Jumia

Tuesday, 23 June 2015

Chile's Estadio Nacional Dark Past But Believing For A Bright Future

 REPORT: A group is trying to ensure generations past and future remember their difficult history after the brutal rule of former dictator Augusto Pinochet


By Jon Arnold in Santiago

For more than two months in 1973, Manuel Mendez was held at the Estadio Nacional against his will.

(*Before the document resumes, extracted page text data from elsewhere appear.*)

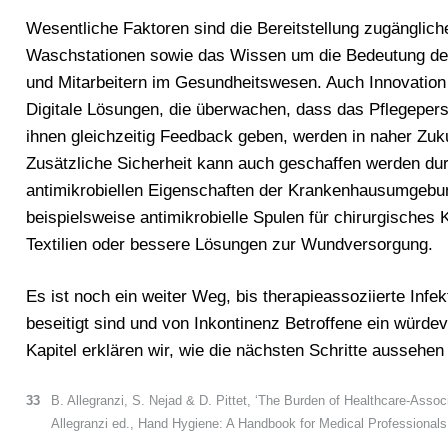
Wesentliche Faktoren sind die Bereitstellung zugänglic
Waschstationen sowie das Wissen um die Bedeutung de
und Mitarbeitern im Gesundheitswesen. Auch Innovation s
Digitale Lösungen, die überwachen, dass das Pflegepers
ihnen gleichzeitig Feedback geben, werden in naher Zuku
Zusätzliche Sicherheit kann auch geschaffen werden du
antimikrobiellen Eigenschaften der Krankenhausumgebu
beispielsweise antimikrobielle Spulen für chirurgisches 
Textilien oder bessere Lösungen zur Wundversorgung.
Es ist noch ein weiter Weg, bis therapieassoziierte Infek
beseitigt sind und von Inkontinenz Betroffene ein würde
Kapitel erklären wir, wie die nächsten Schritte aussehen
33
B. Allegranzi, S. Nejad & D. Pittet, ‘The Burden of Healthcare-Associa
Allegranzi ed., Hand Hygiene: A Handbook for Medical Professionals,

Now, it's Mendez who holds the keys, rushing over to unlock another portion of the memorial sites now occupying the stadium during a media tour.

Mendez is a survivor of a campaign that had dozens killed or disappeared, scores tortured, and several thousand imprisoned at Chile's most important football venue after a military coup led by Augusto Pinochet overthrew democratically elected president Salvador Allende.

Mendez regularly returns to the Estadio Nacional, not to see Chile's matches, but to share his story and show visitors what life was like for those the military government deemed to be in opposition.
Mendez reflects on his imprisonment

There are 10 sites the National Stadium National Memory group of former political prisoners have been able, with the help of Chile's Ministry of Sport, to turn into locations for reflection and remembrance. What Mendez remembers is the illusion of hope he forced himself to thrive on.

Costilla 8 still stands as the closest entryway into the stadium from the street and prisoners would line up at the gate as family members tried to deliver messages or gifts through sympathetic guards or other means. Typically, though, the distance was too great.

"Realistically, you couldn't make out a single person, because there were a huge amount of people. Sometimes people would say, 'I saw my wife dressed in red. I saw my mother,'" Mendez said as he gazed out of Costilla 8 across the several hundred yards to the street.

"In reality... we didn't see anything. That's the truth."

What now stands in the chasm is a fountain dedicated to the memory of the prisoners who never left and in honor of those who, like Mendez, will always carry what happened with him.
The fountain stands as a dedication to all of the prisoners who were held at the stadium

Another of the sites sits in the stadium itself. Despite Estadio Nacional being full for Chile's group matches against Ecuador, Mexico and Bolivia, a group of bleachers remain perpetually empty, lit up as a reminder of those who can't join the crowd cheering on their national team. Behind the stands is a sign reading, "A people without memory is a people without a future".

"To see these stands illuminated for Chile's first match in the Copa America was moving and to see the text means a responsibility for the government," stated Natalia Riffo, Chile's minister of sport.

"For us, as the Ministry of Sport, the Estadio Nacional is much more than a sporting venue. We have to have the responsibility in marking this stadium as a memorial site."

Wally Kuntsmann, the president of the National Stadium National Memory group of ex-prisoners, said she is a fan of soccer and the Chilean team, despite the atrocities she witnessed while imprisoned. She's particularly fond of Carlos Caszely, the forward whose mother was put into jail and refused to shake Pinochet's hand in a meeting before the 1974 World Cup.

Chile qualified for the tournament in part because of the USSR's refusal to travel to the stadium for a World Cup qualifier after hearing the reports of prisoners being kept and murdered at the Estadio Nacional. Fifa came to investigate the stadium and, apparently finding no evidence of the prisoners being kept there, decreed the match would go on. Most of the prisoners were transferred to another site soon after. The USSR stayed the course and Chile qualified by scoring a goal against no opponent.
Kunstmann insists those who suffered after the coup must always be remembered

Estadio Nacional was just one of thousands of camps where communists, political protesters or even workers like Mendez were taken after Pinochet's rise.

And while the stadium has a dark history, it also stands a symbol of hope. Allende's government was defeated in a 1988 vote when nearly 56% of Chileans voted against him serving eight more years as president. A new government was organized with Patricio Aylwin emerging as the new head of state. In a 1990 rally to celebrate Chile's return to democracy, a small girl gave Aylwin a book in which Chilean exiles had written their hopes and goals for the new Chile.

Those dreams haven't all been realised. Political problems persist  with teachers and transportation workers among those protesting during this year's Copa America. Despite those issues, Chile has still taken large strides as a nation. Mendez and Kuntsmann hope that development continues with the nation's youth learning about the past the government's opponents endured and making sure Chile does not dip into another dark chapter.

"Young people are going to direct the future of our country," Kuntsmann said. "They need to see how grave these things were."

But it also serves to let those imprisoned - in the Estadio Nacional and elsewhere throughout the country - know that they're not forgotten.

Kuntsmann added: "I feel that the Estadio Nacional is the most representative place of Chile.

"I believe that every Chilean that knows about the horror of the military coup should feel that the stadium represents them to remember and to feel the violations of human rights that occurred here."